Similarly, Black Rod - the senior officer from the House of Lords - had to change her summons to MPs when she strode into the House of Commons.

"Mr Speaker", she said: "The Queen commands this honourable House to attend her Counsellors of State immediately in the House of Peers."

When MPs arrived in the Lords, the speech he went on to read, which is always written by the government, had undergone a last minute rewrite.

It changed all the references of "my government" and "my ministers" to "Her Majesty's government" and "Her Majesty's ministers".

Prince Charles appeared solemn, as well he might, given this was the first time he had acted for the Head of State at this occasion.

But then he has grown accustomed to standing in for the Monarch.

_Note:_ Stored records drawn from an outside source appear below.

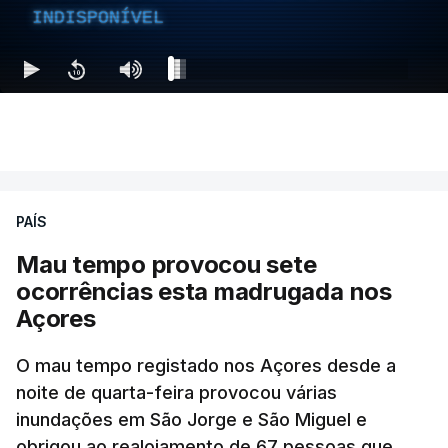
INDISPONÍVEL
PAÍS
Mau tempo provocou sete
ocorrências esta madrugada nos
Açores
O mau tempo registado nos Açores desde a
noite de quarta-feira provocou várias
inundações em São Jorge e São Miguel e
obrigou ao realojamento de 67 pessoas que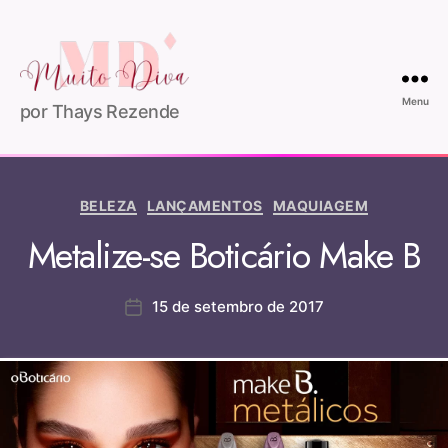
Menu
por Thays Rezende
BELEZA
LANÇAMENTOS
MAQUIAGEM
Metalize-se Boticário Make B
15 de setembro de 2017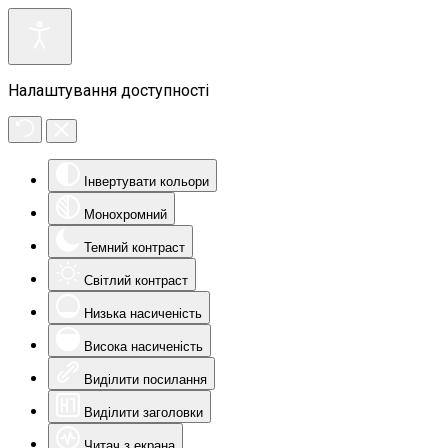
Налаштування доступності
Інвертувати кольори
Монохромний
Темний контраст
Світлий контраст
Низька насиченість
Висока насиченість
Виділити посилання
Виділити заголовки
Читач з екрана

Watch Prince Charles deliver the Queen's Speech

Prince Charles has replaced the Queen at the Cenotaph on Remembrance Sunday, he's stood in for her at the Royal Maundy Service, he's been the most senior royal at a number of events such as the Commonwealth Day service and the church service on Christmas Day and he's been the most senior travelling member of the family for many years.

The Queen gave up international travel in 2015. So today felt like we were watching the next chapter of the long and gradual transition from one Sovereign to the next.

The Queen, we are told was watching from Windsor. She will have felt a mix of emotions: disappointment that she could not attend given she has not missed this ceremony since 1963.

And also pride that two future Monarchs, her son and grandson, did the job for her and kept alive a tradition which can be traced back to the 16th century.